------ DATA FOR THIS EXERCISE ------

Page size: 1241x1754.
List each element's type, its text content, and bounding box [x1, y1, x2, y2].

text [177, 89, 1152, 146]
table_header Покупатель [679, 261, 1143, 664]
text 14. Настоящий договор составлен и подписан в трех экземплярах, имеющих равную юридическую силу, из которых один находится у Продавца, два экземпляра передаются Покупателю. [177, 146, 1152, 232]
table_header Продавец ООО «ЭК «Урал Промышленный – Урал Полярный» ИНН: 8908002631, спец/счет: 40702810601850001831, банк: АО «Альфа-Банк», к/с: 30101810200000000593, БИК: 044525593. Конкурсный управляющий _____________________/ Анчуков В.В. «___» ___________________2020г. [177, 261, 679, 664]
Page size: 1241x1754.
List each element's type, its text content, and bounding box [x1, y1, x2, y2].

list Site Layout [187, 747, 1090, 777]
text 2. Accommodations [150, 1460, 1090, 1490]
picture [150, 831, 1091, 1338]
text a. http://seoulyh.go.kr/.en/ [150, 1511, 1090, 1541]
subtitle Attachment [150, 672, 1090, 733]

------

DIRECTIVE
Copy out each entry once more, character for character.

SOLUTION
Page size: 1241x1754.
List each element's type, its text content, and bounding box [x1, y1, x2, y2].

text [177, 89, 1152, 146]
table_header Покупатель [679, 261, 1143, 664]
text 14. Настоящий договор составлен и подписан в трех экземплярах, имеющих равную юридическую силу, из которых один находится у Продавца, два экземпляра передаются Покупателю. [177, 146, 1152, 232]
table_header Продавец ООО «ЭК «Урал Промышленный – Урал Полярный» ИНН: 8908002631, спец/счет: 40702810601850001831, банк: АО «Альфа-Банк», к/с: 30101810200000000593, БИК: 044525593. Конкурсный управляющий _____________________/ Анчуков В.В. «___» ___________________2020г. [177, 261, 679, 664]
Page size: 1241x1754.
List each element's type, its text content, and bounding box [x1, y1, x2, y2].

list Site Layout [187, 747, 1090, 777]
text 2. Accommodations [150, 1460, 1090, 1490]
picture [150, 831, 1091, 1338]
text a. http://seoulyh.go.kr/.en/ [150, 1511, 1090, 1541]
subtitle Attachment [150, 672, 1090, 733]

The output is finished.